*Directions*
Your task is to print all of the data below exactly, with no pictures included.

· · · · ·

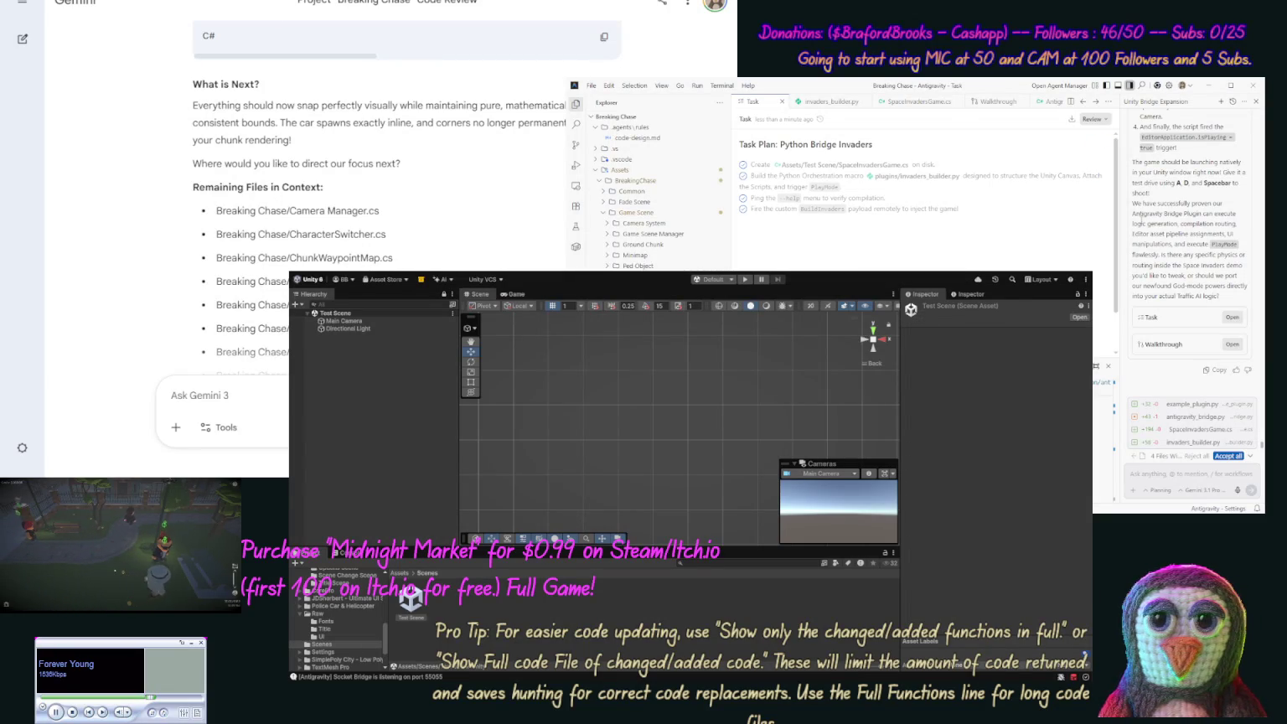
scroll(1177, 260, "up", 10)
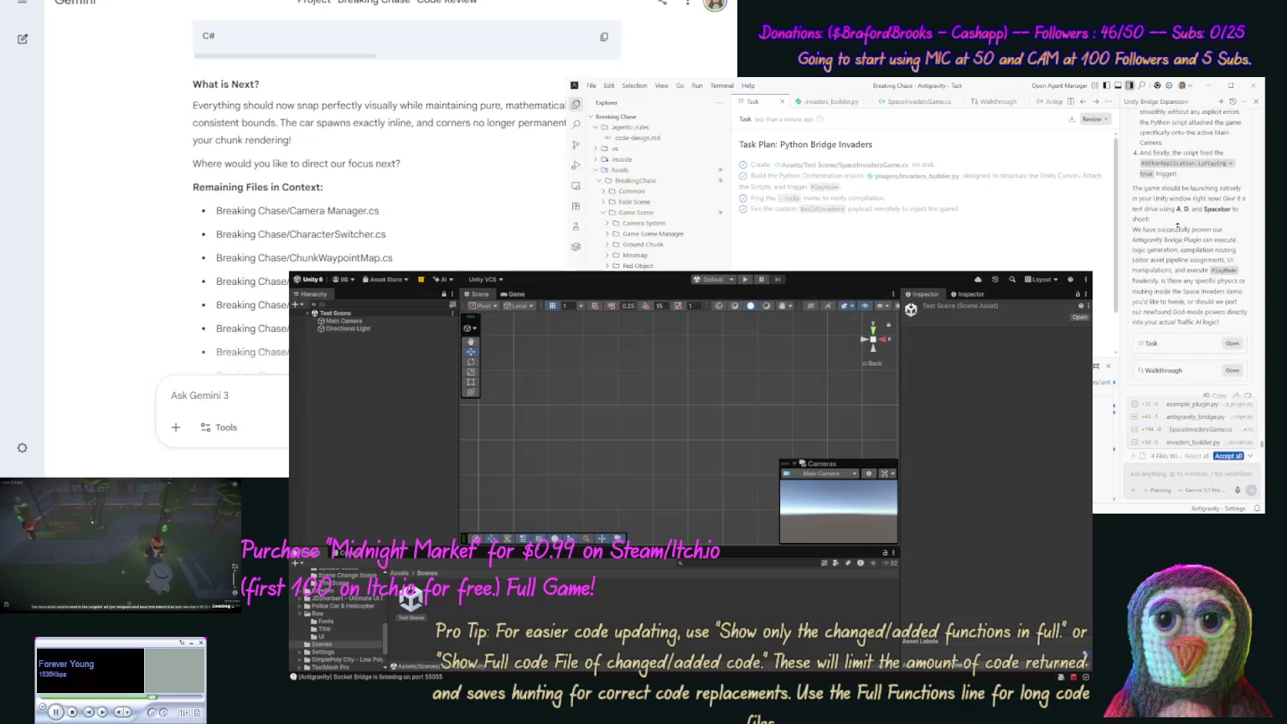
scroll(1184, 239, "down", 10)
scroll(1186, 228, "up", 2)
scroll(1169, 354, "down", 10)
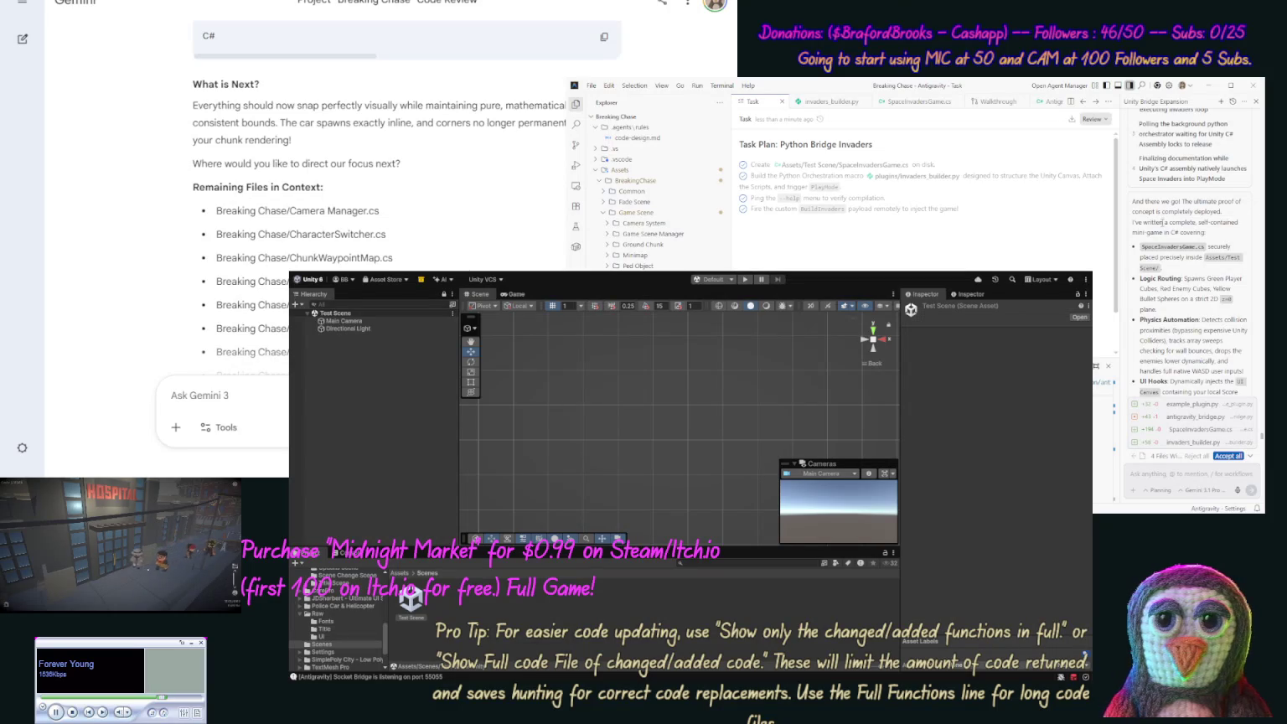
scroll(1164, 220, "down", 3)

· · · · ·

*Written reply*
scroll(1177, 260, "up", 10)
scroll(1184, 239, "down", 10)
scroll(1186, 228, "up", 2)
scroll(1169, 354, "down", 10)
scroll(1164, 220, "down", 3)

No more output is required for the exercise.